La fin de ce démembrement ne peut toutefois intervenir qu’à la mort de l’usufruitier. Aussi, ne saurait-on contourner cette règle en convoquant des droits – au cas particulier le droit au partage – qui ne sont reconnus qu’aux seuls titulaires de droits indivis.

Il peut être observé que le même raisonnement peut être tenu s’agissant du tréfonds (la propriété du sous-sol) et de la superficie (la propriété de la surface).

En effet, l’un et l’autre font l’objet de droits de propriétés distincts, de sorte que le tréfoncier et le superficiaire ne sauraient être regardés comme se trouvant en situation d’indivision.

À l’instar de l’usufruitier et du nu-propriétaire, ils sont titulaires de droits, non pas qui se tiennent côte à côte, mais qui se superposent.

==> Mise en œuvre

Si l’exigence d’identité des droits conduit à dénier au nu-propriétaire et à l’usufruitier la qualité de coïndivisaire, il est en revanche admis que puisse exister une situation d’indivision entre titulaires de démembrements du droit de propriété, pourvu que ces démembrements soient de même nature.

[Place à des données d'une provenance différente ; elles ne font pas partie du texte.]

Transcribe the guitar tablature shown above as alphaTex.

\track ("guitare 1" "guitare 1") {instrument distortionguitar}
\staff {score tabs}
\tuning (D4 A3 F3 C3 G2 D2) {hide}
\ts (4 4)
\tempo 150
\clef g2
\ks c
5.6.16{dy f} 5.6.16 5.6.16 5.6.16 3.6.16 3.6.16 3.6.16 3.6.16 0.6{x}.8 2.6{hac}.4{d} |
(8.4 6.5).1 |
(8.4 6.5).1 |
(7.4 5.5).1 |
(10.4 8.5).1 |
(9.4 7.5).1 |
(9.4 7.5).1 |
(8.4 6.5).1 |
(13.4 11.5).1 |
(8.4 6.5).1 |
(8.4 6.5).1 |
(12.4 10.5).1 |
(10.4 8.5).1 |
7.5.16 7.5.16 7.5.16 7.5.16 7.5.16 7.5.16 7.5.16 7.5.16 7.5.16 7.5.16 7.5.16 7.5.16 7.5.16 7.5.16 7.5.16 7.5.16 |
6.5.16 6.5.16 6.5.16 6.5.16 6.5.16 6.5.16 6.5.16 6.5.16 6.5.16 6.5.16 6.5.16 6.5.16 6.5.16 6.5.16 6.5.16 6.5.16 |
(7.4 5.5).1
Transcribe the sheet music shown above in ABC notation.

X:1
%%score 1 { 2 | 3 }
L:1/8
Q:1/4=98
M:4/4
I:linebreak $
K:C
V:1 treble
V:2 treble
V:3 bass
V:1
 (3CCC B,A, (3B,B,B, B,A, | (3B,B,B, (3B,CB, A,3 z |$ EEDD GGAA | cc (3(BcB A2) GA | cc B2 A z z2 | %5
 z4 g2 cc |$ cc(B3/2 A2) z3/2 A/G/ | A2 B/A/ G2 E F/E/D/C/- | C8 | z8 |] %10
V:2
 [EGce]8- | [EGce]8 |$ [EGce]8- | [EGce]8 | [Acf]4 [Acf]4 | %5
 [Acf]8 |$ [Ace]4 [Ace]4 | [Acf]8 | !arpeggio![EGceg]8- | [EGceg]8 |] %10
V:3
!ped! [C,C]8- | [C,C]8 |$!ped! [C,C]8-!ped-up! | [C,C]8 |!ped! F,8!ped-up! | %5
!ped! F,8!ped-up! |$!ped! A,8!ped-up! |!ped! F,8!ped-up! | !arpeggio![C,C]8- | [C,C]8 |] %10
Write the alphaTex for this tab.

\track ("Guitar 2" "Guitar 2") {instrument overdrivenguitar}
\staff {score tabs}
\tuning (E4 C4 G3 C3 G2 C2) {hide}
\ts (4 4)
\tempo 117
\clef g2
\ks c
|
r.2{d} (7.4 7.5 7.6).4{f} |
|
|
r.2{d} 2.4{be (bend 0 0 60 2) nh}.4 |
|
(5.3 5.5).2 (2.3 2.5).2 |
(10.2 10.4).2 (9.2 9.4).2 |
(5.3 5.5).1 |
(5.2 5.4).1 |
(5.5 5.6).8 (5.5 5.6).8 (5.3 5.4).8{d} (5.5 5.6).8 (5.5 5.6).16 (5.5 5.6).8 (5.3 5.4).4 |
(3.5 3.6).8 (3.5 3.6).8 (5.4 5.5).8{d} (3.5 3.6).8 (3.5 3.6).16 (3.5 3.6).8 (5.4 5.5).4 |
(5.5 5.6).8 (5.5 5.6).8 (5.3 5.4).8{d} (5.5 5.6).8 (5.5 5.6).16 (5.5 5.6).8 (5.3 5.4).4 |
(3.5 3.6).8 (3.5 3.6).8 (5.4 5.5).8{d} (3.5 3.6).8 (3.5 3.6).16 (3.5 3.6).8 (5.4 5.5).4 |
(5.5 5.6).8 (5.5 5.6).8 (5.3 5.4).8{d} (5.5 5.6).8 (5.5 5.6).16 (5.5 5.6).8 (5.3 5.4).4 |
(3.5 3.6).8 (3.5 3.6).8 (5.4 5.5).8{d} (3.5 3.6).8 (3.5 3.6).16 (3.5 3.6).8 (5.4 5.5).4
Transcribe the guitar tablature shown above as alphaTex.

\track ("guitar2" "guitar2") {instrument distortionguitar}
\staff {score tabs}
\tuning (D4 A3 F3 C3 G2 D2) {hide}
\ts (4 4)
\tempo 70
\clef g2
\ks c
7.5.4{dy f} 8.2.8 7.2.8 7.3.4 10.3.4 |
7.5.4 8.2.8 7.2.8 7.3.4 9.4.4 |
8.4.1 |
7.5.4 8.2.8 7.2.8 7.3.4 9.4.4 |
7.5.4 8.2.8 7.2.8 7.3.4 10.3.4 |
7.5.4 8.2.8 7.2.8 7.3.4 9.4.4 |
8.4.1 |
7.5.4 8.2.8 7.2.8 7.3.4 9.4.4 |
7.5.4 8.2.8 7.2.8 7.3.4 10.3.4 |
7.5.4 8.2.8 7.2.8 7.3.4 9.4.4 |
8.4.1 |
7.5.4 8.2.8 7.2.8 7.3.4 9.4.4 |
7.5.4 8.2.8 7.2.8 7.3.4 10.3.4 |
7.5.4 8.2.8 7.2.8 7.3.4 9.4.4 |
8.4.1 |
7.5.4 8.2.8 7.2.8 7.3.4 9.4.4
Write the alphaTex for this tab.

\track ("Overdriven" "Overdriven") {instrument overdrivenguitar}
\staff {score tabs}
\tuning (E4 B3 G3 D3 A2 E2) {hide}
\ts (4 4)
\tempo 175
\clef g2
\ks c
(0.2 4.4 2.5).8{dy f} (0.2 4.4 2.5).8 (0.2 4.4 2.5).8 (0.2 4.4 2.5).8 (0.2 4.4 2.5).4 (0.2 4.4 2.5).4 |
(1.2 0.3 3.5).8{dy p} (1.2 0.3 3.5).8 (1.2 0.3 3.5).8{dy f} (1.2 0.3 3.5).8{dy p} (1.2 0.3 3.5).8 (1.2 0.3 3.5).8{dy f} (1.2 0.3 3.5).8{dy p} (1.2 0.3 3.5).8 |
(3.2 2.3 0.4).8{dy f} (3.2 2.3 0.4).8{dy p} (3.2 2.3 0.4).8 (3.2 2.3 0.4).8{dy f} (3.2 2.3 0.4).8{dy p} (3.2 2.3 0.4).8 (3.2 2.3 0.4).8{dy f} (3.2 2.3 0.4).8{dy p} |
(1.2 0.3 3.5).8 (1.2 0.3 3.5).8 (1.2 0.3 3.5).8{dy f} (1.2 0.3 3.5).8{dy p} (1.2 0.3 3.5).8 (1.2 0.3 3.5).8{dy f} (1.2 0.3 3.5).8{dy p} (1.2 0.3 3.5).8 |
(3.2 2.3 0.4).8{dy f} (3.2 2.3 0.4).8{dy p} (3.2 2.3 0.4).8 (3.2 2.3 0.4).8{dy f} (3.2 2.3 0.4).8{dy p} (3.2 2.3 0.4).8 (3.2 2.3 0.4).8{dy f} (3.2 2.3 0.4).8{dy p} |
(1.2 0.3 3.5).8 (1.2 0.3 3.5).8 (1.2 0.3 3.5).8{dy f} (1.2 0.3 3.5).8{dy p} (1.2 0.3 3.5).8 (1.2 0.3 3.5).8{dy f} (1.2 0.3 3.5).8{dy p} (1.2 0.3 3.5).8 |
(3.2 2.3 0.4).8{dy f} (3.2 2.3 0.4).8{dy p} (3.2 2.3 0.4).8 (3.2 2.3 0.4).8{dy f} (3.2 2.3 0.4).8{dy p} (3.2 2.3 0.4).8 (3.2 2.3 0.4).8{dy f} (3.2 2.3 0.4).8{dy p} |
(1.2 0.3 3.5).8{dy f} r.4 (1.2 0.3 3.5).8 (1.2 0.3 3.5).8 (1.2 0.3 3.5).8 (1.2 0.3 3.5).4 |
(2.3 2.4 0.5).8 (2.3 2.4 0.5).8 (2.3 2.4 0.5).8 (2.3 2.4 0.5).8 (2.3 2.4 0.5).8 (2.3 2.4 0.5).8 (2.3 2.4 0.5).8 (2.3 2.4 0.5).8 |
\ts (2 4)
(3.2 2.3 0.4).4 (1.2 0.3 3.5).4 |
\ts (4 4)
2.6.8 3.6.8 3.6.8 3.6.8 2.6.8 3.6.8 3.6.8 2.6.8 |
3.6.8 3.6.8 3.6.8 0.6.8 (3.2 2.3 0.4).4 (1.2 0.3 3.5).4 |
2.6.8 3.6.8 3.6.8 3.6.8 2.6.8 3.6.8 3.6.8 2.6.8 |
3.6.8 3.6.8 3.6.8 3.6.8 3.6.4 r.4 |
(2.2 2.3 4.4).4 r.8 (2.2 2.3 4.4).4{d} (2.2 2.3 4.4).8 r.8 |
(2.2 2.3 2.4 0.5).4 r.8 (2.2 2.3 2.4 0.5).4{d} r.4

Dans un arrêt du 7 juillet 2016, la Cour de cassation a affirmé en ce sens que « l’indivision s’entend de la coexistence de droits de même nature sur un même bien [de sorte] qu’elle peut ne porter que sur une partie des droits des intéressés » (Cass. 3e civ. 7 juill. 2016, n°15-10.278).

Aussi, l’indivision est-elle susceptible d’intervenir dans plusieurs configurations :

III) Identité d’objet

Pour que plusieurs personnes se trouvent en situation d’indivision, les droits réels concurrents dont elles sont titulaires doivent avoir le même objet.

À cet égard, l’indivision peut porter, tant sur un bien unique, que sur plusieurs biens.

Il est également admis qu’une indivision puisse porter sur une universalité, tel que, par exemple, un fonds de commerce.

S’agissant de la nature des biens objets de l’indivision, il est indifférent qu’il s’agisse d’un meuble ou d’un immeuble. Il importe peu également que l’on soit en présence d’une chose corporelle ou incorporelle.